RIAA Now Targets Pirates' Parents
cecil36 writes "In a follow-up to the subpoena silliness by the RIAA, the Associated Press is now reporting that the RIAA is now issuing subpoenas to family members of suspected online music swappers."
← Back to Stories (view on slashdot.org)
I have an idea. How about, arrest everyone who lives in the same neighborhood as these world-threatening pirates. Heck, if your neighbor from two streets over is caught performing this crime against humanity, they should come and bulldoze all the houses in the neighborhood, starting with yours, even if you don't have any kind of electronics or devices in your home capable of reproducing sounds. And they should take you and your family away to slave labor camps in Siberia. Heck, they should do the same to people who have had the same IP address, if using DHCP, and to people who have the same first or last name, or a name that rhymes. As a matter of fact, this process will become the most efficient when they discover that people who don't have blonde hair and blue eyes are pirates, and line up everyone who violates this strictly defined code at the gates of death camps, where they put 10,000 people in a room, push a button, and a plasma gun goes off like in Doom-II and just pulverizes everyone. That would be the most efficient way to handle piracy. In my estimation, they would only have to kill 5,999,999,999 people, so this shouldn't be too difficult to implement. The poor, starving, dying-of-malaria-because-they-can't-afford-to-live -in-civilization artists would certainly be happy about it.

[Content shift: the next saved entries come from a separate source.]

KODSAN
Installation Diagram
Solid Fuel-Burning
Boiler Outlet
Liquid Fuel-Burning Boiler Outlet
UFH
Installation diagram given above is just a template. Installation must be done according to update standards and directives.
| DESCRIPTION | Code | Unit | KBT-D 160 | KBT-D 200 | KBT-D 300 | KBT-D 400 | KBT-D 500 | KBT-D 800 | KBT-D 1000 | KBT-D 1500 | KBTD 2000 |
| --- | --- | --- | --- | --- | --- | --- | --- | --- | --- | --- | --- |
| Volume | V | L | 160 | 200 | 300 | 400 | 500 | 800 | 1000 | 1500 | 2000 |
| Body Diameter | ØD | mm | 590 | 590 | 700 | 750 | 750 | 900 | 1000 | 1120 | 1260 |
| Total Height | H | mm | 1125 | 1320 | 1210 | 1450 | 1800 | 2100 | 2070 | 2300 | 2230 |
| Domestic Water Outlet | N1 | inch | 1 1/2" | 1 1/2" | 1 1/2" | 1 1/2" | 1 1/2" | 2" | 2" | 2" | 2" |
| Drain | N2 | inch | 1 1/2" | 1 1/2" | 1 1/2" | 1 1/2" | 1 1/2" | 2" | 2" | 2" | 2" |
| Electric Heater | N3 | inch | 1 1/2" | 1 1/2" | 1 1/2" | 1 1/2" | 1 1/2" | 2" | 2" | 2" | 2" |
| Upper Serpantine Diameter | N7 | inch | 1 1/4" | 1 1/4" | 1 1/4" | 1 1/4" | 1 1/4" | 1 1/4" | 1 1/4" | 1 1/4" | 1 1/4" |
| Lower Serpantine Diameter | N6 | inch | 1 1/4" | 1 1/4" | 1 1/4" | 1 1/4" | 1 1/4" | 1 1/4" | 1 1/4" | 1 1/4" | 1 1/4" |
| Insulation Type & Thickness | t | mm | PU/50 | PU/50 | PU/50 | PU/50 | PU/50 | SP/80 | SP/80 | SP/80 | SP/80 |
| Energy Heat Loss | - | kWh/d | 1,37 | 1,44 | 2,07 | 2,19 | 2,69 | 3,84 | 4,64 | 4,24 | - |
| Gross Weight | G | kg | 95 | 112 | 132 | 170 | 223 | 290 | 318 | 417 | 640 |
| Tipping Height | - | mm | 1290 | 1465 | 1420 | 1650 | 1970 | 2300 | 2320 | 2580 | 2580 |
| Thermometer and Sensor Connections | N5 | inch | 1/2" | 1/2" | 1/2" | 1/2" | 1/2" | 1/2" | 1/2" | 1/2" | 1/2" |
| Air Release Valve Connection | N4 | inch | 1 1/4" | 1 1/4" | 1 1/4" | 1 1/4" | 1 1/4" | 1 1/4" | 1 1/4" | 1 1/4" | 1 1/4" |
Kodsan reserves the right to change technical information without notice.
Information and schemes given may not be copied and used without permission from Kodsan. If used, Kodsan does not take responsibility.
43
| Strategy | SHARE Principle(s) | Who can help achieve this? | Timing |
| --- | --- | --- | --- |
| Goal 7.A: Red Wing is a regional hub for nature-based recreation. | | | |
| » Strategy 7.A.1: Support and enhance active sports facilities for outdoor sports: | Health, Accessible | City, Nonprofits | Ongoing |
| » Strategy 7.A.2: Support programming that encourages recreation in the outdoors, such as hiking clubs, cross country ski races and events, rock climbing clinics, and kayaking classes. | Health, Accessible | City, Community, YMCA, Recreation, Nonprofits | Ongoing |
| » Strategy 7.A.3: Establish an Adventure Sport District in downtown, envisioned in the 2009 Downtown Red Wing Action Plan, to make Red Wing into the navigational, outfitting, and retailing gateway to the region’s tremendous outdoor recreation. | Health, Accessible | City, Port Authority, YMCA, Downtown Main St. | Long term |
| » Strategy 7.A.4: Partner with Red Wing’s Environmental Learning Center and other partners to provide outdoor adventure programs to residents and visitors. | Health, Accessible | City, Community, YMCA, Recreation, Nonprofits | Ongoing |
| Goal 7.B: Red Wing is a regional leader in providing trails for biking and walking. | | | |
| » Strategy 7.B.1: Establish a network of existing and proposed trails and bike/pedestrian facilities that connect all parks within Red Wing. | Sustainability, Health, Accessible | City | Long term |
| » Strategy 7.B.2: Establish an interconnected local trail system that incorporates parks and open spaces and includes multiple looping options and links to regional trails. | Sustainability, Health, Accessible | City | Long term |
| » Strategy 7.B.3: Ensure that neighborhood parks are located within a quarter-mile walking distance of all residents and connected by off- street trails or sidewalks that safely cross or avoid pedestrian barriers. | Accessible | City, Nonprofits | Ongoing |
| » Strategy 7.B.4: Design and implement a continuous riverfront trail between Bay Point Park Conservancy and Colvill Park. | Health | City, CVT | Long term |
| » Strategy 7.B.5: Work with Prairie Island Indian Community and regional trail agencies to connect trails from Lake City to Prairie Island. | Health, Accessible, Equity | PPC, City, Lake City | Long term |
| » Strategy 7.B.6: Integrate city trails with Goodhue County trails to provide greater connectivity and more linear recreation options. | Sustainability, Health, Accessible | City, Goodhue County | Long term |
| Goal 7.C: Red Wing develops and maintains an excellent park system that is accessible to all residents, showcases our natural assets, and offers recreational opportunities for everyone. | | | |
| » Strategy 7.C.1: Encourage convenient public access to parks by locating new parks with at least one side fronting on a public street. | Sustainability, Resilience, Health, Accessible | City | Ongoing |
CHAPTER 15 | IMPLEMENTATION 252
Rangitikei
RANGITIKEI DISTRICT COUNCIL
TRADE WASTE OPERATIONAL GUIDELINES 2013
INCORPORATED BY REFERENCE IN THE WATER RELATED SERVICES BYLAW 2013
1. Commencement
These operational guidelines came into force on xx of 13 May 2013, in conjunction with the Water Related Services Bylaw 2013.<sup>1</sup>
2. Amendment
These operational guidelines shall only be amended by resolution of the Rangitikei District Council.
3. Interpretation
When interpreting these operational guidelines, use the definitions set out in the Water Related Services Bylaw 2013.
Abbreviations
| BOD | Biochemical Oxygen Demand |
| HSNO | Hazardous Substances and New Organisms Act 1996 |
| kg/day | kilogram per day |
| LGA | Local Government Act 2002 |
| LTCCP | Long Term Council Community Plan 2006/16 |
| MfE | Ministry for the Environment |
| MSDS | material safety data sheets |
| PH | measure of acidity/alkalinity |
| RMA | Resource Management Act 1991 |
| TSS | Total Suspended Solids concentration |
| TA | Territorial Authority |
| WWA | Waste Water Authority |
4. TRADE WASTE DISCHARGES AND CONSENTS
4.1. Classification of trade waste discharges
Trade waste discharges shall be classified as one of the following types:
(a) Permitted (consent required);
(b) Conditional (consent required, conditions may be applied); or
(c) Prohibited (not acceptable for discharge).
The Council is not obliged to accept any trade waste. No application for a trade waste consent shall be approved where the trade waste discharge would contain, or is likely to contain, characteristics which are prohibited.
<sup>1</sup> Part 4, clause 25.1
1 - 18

Dear antitrust-defying, price-fixing, clueless morons,
We, your customers (aka the people you depend upon for revenue), have spoken. Deal with it or pull the ripcord on your golden parachutes. We're willing to pay for songs, but only for songs that we like. Your exploitation of copyright law is over because we'll route around it until you get a clue. Welcome to the future!
--K.
Sig: Bad people happen. Try to avoid being one of them.